Ser sacerdote me posibilita asistir a muchísimas bodas. Bodas multitudinarias- de más de quinientos invitados-, bodas pequeñas con cinco o seis invitados, bodas opulentas con cientos de detalles en su preparación, bodas sencillas, bodas ruidosas y bodas silenciosas, bodas alegres e incluso bodas tristes por el fallecimiento cercano de un familiar, bodas con bautizo de los hijos, bodas de blanco, bodas con Misa y bodas sin Misa, bodas con algún no católico y bodas de recién bautizados (de adultos, por supuesto). La gama es enorme y casi se pueden dar todo tipo de posibilidades de combinación de los dos elementos (hombre y mujer, naturalmente). En cualquier caso todos coinciden en que es para ellos un día especial.
¿Cómo sería la boda a la que asistió Jesús y su madre en Caná de Galilea?. No sabemos si serían de su familia, amigos, clientes agradecidos del taller de José… sí podemos adivinar que fue para ellos un día muy intenso de emociones y que no se enteraron (parece mentira cómo se repite tantas veces la historia) de que entre sus invitados –cantando, comiendo, bailando, felicitándoles- estaba el Redentor, el Mesías esperado y su madre santísima.. Me gusta meditar que el primer milagro de Jesús no ocurrió públicamente como muestra de su poder infinito, ni impresionó más que a unos pocos que se enteraron, ni buscó un efectismo espectacular sino que fue por obedecer a su madre y por servir a un hombre y una mujer que se unían en matrimonio y que seguramente casi no repararon en su presencia. No vamos hoy a comentar nada del matrimonio humano (tiempo habrá) sino de otra unión indisoluble que el hombre también se empeña en disociar, la de Cristo con su única Iglesia.

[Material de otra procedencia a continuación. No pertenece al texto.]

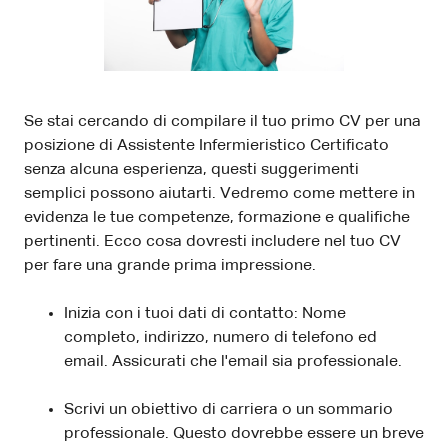
Se stai cercando di compilare il tuo primo CV per una
posizione di Assistente Infermieristico Certificato
senza alcuna esperienza, questi suggerimenti
semplici possono aiutarti. Vedremo come mettere in
evidenza le tue competenze, formazione e qualifiche
pertinenti. Ecco cosa dovresti includere nel tuo CV
per fare una grande prima impressione.
Inizia con i tuoi dati di contatto: Nome
completo, indirizzo, numero di telefono ed
email. Assicurati che l'email sia professionale.
Scrivi un obiettivo di carriera o un sommario
professionale. Questo dovrebbe essere un breve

Comienza hoy la semana de oración por la unión de los cristianos. Seguramente no sea primera plana en los periódicos ni le dediquen dos segundos en televisión, pero a pesar de parecer condenado al ostracismo tendremos que decir con Isaías: “Por amor de Sión no callaré, por amor de Jerusalén no descansaré”. Me duele la división en la Iglesia, me hace daño que los que llamamos a Cristo “el Señor” estemos divididos, hayamos vuelto a romper- como al pie de la cruz- la túnica inconsútil de Cristo, hagamos pedazos su cuerpo y no nos duela no trabajar lo suficiente por volvernos a unir. A lo mejor desde España nos parece un problema pequeño o distante, pero católico significa universal y es por ello un problema acuciante, que nos urge a ponerle entre todos solución porque no podemos echarlo en el olvido. Esta semana nos centraremos en la unidad pues es cierto que “hay diversidad de dones, pero un mismo espíritu; hay diversidad de ministerios, pero un mismo Señor; hay diversidad de funciones, pero un mismo Dios que obra todo en todos”. ¿Qué podemos hacer tú y yo?. Escucha a nuestra madre María: “Haced lo que él diga” y proponte pedir al Señor por la unión de las Iglesias todos los días, mira a los cristianos como si fuese ese matrimonio de amigos queridos que-por tonterías- se han separado y no son felices, todos sufren y quieres poner todo de tu parte para que vuelvan a ser felices, para que lo que Dios ha unido no lo separe el hombre por muy cabezota que sea. Si damos pasos para la unidad de las Iglesias entonces “crecerá la fe de sus discípulos en él” y será más fácil que el mundo crea.